The year 2005.
I'm in Urfa.
I work with a company based in Bahrain and they asked me for a machine: a dredger that cleans the bottom in harbors and shallow waters.
The reason was simple. Sandstorms in the Gulf were reducing the draft of the harbors and ships were having difficulty docking. The seabed had to be constantly cleaned. We built the machine. Then 25 more orders came.
Just when everything was growing, it suddenly stopped.
Orders canceled.
Because the wind had turned in the Gulf.
***
At that time Dubai was building a dream.
Artificial islands rose in the middle of the sea, and sail-shaped hotels stretched to the sky in the middle of the desert.
Burj Al Arab was not just a hotel, it was a symbol.
Palm Jumeirah was not just an island, it was man's challenge to nature.
Then came the crisis.
Cranes are silent. Projects remain unfinished.
But Dubai has risen from its fall.
It became a financial center. It became a tourism base. It became the address of tax-free capital.
He created a “model”.
***
But there was one fact that was overlooked.
Dubai's oil was limited, but its real wealth was its geopolitical position.
And geopolitical position is a double-edged sword.
Its neighbor is Iran.
Every Gulf tension, every wave of sanctions, every missile threat affects first the air and then capital.
For years, the city was the address of gray money, escape and asylum; today, as regional risk has increased, reverse migration has become the talk of the town.
You can create a financial miracle in the middle of the desert.
But you cannot import trust.
***
For me, this story is not about ordering a machine.
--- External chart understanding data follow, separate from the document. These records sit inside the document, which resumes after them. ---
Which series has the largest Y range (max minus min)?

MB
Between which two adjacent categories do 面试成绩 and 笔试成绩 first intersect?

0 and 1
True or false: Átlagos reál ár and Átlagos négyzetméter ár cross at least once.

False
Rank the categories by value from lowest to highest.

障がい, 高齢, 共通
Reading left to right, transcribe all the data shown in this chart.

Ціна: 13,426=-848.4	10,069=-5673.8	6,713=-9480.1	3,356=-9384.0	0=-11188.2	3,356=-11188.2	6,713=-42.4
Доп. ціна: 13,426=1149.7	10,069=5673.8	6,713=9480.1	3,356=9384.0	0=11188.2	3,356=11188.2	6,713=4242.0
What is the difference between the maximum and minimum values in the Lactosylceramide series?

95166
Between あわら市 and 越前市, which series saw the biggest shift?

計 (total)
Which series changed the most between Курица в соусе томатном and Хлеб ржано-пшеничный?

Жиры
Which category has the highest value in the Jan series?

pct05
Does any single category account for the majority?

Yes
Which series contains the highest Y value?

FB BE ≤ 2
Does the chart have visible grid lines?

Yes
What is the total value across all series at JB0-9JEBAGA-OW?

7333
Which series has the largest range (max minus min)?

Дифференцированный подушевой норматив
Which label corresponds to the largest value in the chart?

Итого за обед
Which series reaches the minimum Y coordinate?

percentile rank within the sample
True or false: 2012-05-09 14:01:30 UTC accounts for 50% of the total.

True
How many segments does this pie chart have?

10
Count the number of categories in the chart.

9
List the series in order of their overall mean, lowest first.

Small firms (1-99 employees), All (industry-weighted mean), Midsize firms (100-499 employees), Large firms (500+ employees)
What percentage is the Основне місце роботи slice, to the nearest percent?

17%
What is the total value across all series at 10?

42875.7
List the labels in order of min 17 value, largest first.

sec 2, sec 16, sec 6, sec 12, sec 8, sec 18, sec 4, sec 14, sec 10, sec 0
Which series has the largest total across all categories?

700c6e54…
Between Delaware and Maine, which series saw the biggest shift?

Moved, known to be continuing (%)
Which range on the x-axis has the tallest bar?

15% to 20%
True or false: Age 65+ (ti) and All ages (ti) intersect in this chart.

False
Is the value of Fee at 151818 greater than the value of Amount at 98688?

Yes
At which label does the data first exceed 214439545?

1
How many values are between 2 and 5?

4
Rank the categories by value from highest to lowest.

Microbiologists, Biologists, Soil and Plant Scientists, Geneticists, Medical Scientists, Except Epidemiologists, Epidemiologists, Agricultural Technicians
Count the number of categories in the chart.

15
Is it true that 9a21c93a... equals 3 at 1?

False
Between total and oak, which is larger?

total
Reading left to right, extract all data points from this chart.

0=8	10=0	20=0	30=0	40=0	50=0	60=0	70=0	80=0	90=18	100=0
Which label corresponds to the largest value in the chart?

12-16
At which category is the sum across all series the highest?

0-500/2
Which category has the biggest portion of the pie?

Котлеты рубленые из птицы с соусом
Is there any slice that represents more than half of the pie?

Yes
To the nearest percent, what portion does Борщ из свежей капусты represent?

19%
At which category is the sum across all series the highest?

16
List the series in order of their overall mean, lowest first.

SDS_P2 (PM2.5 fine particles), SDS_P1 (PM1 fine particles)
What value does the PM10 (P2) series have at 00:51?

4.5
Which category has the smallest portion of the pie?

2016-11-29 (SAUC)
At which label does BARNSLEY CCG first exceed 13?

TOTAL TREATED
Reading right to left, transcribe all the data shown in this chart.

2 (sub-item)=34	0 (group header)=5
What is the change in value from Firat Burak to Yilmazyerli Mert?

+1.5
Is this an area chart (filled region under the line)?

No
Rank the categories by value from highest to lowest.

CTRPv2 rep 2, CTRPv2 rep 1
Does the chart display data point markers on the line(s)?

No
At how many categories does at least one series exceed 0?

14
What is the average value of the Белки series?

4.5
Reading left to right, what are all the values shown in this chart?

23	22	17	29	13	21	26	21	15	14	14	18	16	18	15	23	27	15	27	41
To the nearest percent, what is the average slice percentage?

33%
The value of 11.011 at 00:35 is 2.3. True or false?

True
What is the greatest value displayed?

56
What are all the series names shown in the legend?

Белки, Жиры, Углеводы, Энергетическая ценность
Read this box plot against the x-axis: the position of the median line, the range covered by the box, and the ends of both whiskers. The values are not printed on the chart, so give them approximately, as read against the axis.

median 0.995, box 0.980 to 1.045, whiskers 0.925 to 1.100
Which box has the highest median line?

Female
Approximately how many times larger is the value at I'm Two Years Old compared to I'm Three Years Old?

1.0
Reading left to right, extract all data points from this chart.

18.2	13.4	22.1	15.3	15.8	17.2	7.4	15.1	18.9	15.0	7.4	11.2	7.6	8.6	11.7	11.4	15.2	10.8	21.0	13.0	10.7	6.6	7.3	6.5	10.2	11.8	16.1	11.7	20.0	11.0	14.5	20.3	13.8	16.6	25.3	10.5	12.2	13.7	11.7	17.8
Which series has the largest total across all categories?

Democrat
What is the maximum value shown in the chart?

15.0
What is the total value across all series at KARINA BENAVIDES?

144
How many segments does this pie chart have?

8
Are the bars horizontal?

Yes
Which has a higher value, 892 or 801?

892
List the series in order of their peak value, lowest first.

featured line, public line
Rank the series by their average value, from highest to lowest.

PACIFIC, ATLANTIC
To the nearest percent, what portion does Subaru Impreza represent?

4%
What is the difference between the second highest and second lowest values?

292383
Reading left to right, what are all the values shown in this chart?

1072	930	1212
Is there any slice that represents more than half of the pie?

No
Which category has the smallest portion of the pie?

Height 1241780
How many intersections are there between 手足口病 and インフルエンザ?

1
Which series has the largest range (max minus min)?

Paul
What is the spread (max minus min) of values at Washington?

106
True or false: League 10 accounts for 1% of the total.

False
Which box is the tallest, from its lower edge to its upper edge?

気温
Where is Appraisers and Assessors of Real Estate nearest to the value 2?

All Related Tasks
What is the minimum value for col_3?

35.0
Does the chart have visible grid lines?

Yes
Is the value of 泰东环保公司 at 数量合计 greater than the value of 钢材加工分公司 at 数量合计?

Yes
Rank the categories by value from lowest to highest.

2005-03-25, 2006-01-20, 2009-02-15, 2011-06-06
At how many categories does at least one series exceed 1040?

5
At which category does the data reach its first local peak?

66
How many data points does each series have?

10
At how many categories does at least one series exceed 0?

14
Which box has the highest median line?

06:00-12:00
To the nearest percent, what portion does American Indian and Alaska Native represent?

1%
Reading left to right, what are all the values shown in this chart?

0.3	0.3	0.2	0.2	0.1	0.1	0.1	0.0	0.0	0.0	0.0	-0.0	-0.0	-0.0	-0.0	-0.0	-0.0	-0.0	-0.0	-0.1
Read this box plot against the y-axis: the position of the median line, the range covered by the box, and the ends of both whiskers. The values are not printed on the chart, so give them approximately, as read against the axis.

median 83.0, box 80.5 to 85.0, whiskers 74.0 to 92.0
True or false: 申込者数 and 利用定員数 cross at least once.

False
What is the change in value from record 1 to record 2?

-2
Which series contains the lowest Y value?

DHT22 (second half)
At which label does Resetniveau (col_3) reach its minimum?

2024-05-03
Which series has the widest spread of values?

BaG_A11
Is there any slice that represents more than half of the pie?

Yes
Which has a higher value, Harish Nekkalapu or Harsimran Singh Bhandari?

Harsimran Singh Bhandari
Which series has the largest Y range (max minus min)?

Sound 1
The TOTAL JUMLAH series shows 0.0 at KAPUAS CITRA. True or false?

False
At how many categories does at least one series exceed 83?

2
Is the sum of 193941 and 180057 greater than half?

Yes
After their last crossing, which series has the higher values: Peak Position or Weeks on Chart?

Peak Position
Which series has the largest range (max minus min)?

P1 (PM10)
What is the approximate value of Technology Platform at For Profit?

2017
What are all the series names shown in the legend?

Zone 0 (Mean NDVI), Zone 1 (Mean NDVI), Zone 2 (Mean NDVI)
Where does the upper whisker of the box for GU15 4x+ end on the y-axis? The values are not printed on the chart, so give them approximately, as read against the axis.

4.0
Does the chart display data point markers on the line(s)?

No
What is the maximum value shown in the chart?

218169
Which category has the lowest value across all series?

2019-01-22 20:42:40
Those 25 canceled machines described the nature of the Gulf economy:
A rapidly inflating, rapidly contracting, wind-driven order.
An artificial island is made.
Artificial skyscrapers are built.
But there can be no artificial stabilization.
Economy is not just concrete.
Economy means trust.
Economy means geography.
And sometimes a sandstorm silences the whole harbor.
Today Dubai is still glittering.
But any city rising in the middle of the desert has to take into account the direction of the wind.
Because balloons always depend on two things:
Air and trust.
If one is lacking, the other is not enough.